- Location of Ballplay in Etowah County, Alabama.
- Coordinates: 33°59′25″N 85°46′05″W﻿ / ﻿33.99028°N 85.76806°W
- Country: United States
- State: Alabama
- County: Etowah

Area
- • Total: 23.74 sq mi (61.48 km^{2})
- • Land: 23.55 sq mi (61.00 km^{2})
- • Water: 0.19 sq mi (0.49 km^{2})
- Elevation: 581 ft (177 m)

Population (2020)
- • Total: 1,437
- • Density: 61.0/sq mi (23.56/km^{2})
- Time zone: UTC-6 (Central (CST))
- • Summer (DST): UTC-5 (CDT)
- Area codes: 256 & 938
- GNIS feature ID: 2582662

= Ballplay, Alabama =

Ballplay is an unincorporated community and census-designated place (CDP) in Etowah County, Alabama, United States. Its population was 1,437 as of the 2020 census.

==History==
Ballplay was so named because Native Americans would play stickball at the site in order to resolve disputes between tribes. A post office was established at Ballplay in 1840, and remained in operation until it was discontinued in 1905.

==Demographics==

Ballplay was listed as a census designated place in the 2010 U.S. census.

Historical population
| Census | Pop. | Note | %± |
| 2010 | 1,580 |  | — |
| 2020 | 1,437 |  | −9.1% |
U.S. Decennial Census

===Racial and ethnic composition===

Ballplay CDP, Alabama – Racial and ethnic composition Note: the US Census treats Hispanic/Latino as an ethnic category. This table excludes Latinos from the racial categories and assigns them to a separate category. Hispanics/Latinos may be of any race.
| Race / Ethnicity (NH = Non-Hispanic) | Pop 2010 | Pop 2020 | % 2010 | % 2020 |
|---|---|---|---|---|
| White alone (NH) | 1,529 | 1,333 | 96.77% | 92.76% |
| Black or African American alone (NH) | 2 | 3 | 0.13% | 0.21% |
| Native American or Alaska Native alone (NH) | 11 | 9 | 0.70% | 0.63% |
| Asian alone (NH) | 3 | 7 | 0.19% | 0.49% |
| Native Hawaiian or Pacific Islander alone (NH) | 0 | 0 | 0.00% | 0.00% |
| Other race alone (NH) | 0 | 5 | 0.00% | 0.35% |
| Mixed race or Multiracial (NH) | 19 | 64 | 1.20% | 4.45% |
| Hispanic or Latino (any race) | 16 | 16 | 1.01% | 1.11% |
| Total | 1,580 | 1,437 | 100.00% | 100.00% |

===2020 census===
As of the 2020 census, Ballplay had a population of 1,437. The median age was 42.2 years. 21.7% of residents were under the age of 18 and 18.0% of residents were 65 years of age or older. For every 100 females there were 91.1 males, and for every 100 females age 18 and over there were 90.7 males age 18 and over.
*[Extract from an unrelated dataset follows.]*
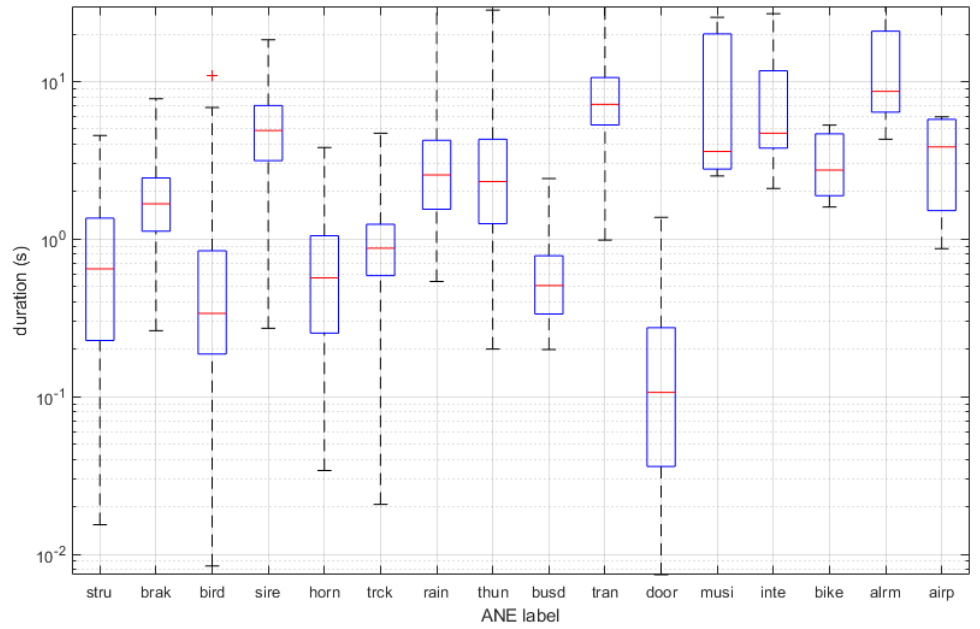
Figure 6. Boxplots of duration for each ANE category. Logarithmic axis of duration is used for a better observation of the duration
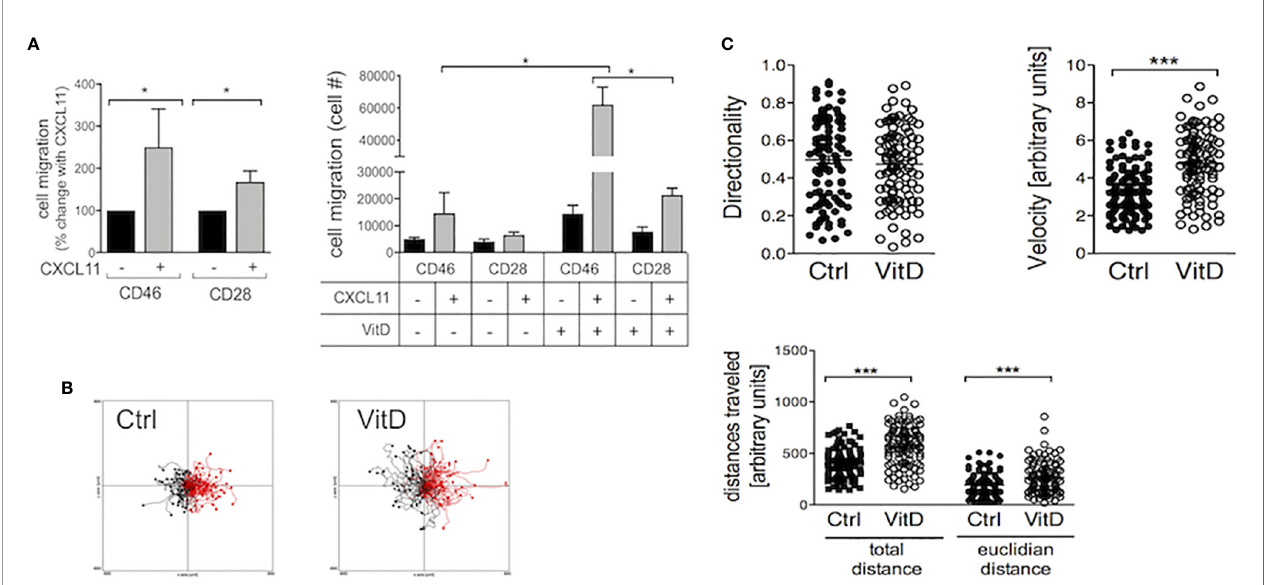
FIGURE 4 | 1,25(OH)2D3 favors migration of CD46-activated T cells. (A) Human CD4+ T cells were activated as indicated and chemotaxis to CXCL11 assessed by transwells after 3.5 hrs. The left panel shows the increased chemotaxis after normalization to migration in the absence of CXCL11 (n=10, mean ± SEM), and the right panel the numbers of cell migrated when the cells were activated in the presence or absence of 1,25(OH)2D3 (n=6, mean ± SEM). (B, C) CD46-costimulated T cells activated in the presence or absence of 1,25(OH)2D3 were added to Dunn chambers with CXCL11 and time-lapsed every 30 s for 30 min. Analysis of the cell movements were performed using the chemotaxis plugin from Ibidi into imageJ. *: p<0.05 to 0.01 and ***: 0.0001 to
0.0% of residents lived in urban areas, while 100.0% lived in rural areas.

There were 567 households in Ballplay, of which 26.3% had children under the age of 18 living in them. Of all households, 49.0% were married-couple households, 22.8% were households with a male householder and no spouse or partner present, and 24.9% were households with a female householder and no spouse or partner present. About 24.9% of all households were made up of individuals and 8.7% had someone living alone who was 65 years of age or older.

There were 656 housing units, of which 13.6% were vacant. The homeowner vacancy rate was 2.8% and the rental vacancy rate was 16.3%.